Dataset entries
__________

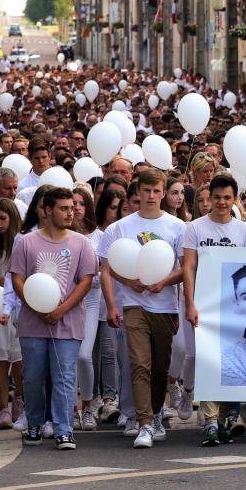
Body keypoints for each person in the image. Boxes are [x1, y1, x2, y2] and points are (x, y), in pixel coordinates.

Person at [98, 168, 185, 450]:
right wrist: (119, 296)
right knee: (139, 364)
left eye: (156, 191)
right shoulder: (120, 228)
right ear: (138, 193)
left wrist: (164, 281)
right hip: (133, 305)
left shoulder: (177, 227)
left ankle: (157, 413)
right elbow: (106, 269)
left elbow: (186, 269)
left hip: (165, 306)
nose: (150, 196)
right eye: (145, 191)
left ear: (163, 193)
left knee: (160, 368)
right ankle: (145, 423)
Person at [11, 187, 97, 450]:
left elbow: (85, 281)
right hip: (32, 323)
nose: (70, 212)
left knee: (64, 376)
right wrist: (36, 306)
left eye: (71, 208)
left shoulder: (81, 243)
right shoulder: (27, 242)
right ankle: (35, 422)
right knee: (33, 377)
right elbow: (17, 278)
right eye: (63, 208)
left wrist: (61, 309)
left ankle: (64, 429)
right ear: (47, 210)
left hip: (68, 322)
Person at [182, 175, 246, 446]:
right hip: (206, 306)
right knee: (209, 363)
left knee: (232, 365)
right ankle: (211, 422)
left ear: (234, 199)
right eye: (217, 197)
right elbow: (188, 267)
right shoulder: (195, 228)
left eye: (227, 197)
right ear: (209, 199)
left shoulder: (245, 231)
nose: (222, 202)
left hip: (236, 308)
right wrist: (190, 303)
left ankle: (223, 419)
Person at [71, 187, 107, 432]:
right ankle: (70, 408)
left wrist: (86, 278)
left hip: (91, 299)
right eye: (71, 204)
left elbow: (104, 272)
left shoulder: (99, 235)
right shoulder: (62, 235)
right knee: (68, 358)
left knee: (84, 355)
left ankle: (88, 405)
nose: (75, 209)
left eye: (80, 204)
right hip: (67, 300)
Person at [0, 199, 24, 430]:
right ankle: (3, 408)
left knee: (19, 358)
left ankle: (19, 402)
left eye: (3, 218)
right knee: (0, 358)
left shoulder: (22, 243)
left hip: (20, 304)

__________

## Assigned task
With the pictures left out, write out all of the data exactly.

## Exercise result
Body keypoints for each person in the image. Boxes are [x1, y1, x2, y2] and points are (x, y), in pixel coordinates.

Person at [98, 168, 185, 450]:
right wrist: (119, 296)
right knee: (139, 364)
left eye: (156, 191)
right shoulder: (120, 228)
right ear: (138, 193)
left wrist: (164, 281)
right hip: (133, 305)
left shoulder: (177, 227)
left ankle: (157, 413)
right elbow: (106, 269)
left elbow: (186, 269)
left hip: (165, 306)
nose: (150, 196)
right eye: (145, 191)
left ear: (163, 193)
left knee: (160, 368)
right ankle: (145, 423)
Person at [11, 187, 97, 450]:
left elbow: (85, 281)
right hip: (32, 323)
nose: (70, 212)
left knee: (64, 376)
right wrist: (36, 306)
left eye: (71, 208)
left shoulder: (81, 243)
right shoulder: (27, 242)
right ankle: (35, 422)
right knee: (33, 377)
right elbow: (17, 278)
right eye: (63, 208)
left wrist: (61, 309)
left ankle: (64, 429)
right ear: (47, 210)
left hip: (68, 322)
Person at [182, 175, 246, 446]:
right hip: (206, 306)
right knee: (209, 363)
left knee: (232, 365)
right ankle: (211, 422)
left ear: (234, 199)
right eye: (217, 197)
right elbow: (188, 267)
right shoulder: (195, 228)
left eye: (227, 197)
right ear: (209, 199)
left shoulder: (245, 231)
nose: (222, 202)
left hip: (236, 308)
right wrist: (190, 303)
left ankle: (223, 419)
Person at [71, 187, 107, 432]:
right ankle: (70, 408)
left wrist: (86, 278)
left hip: (91, 299)
right eye: (71, 204)
left elbow: (104, 272)
left shoulder: (99, 235)
right shoulder: (62, 235)
right knee: (68, 358)
left knee: (84, 355)
left ankle: (88, 405)
nose: (75, 209)
left eye: (80, 204)
right hip: (67, 300)
Person at [0, 199, 24, 430]:
right ankle: (3, 408)
left knee: (19, 358)
left ankle: (19, 402)
left eye: (3, 218)
right knee: (0, 358)
left shoulder: (22, 243)
left hip: (20, 304)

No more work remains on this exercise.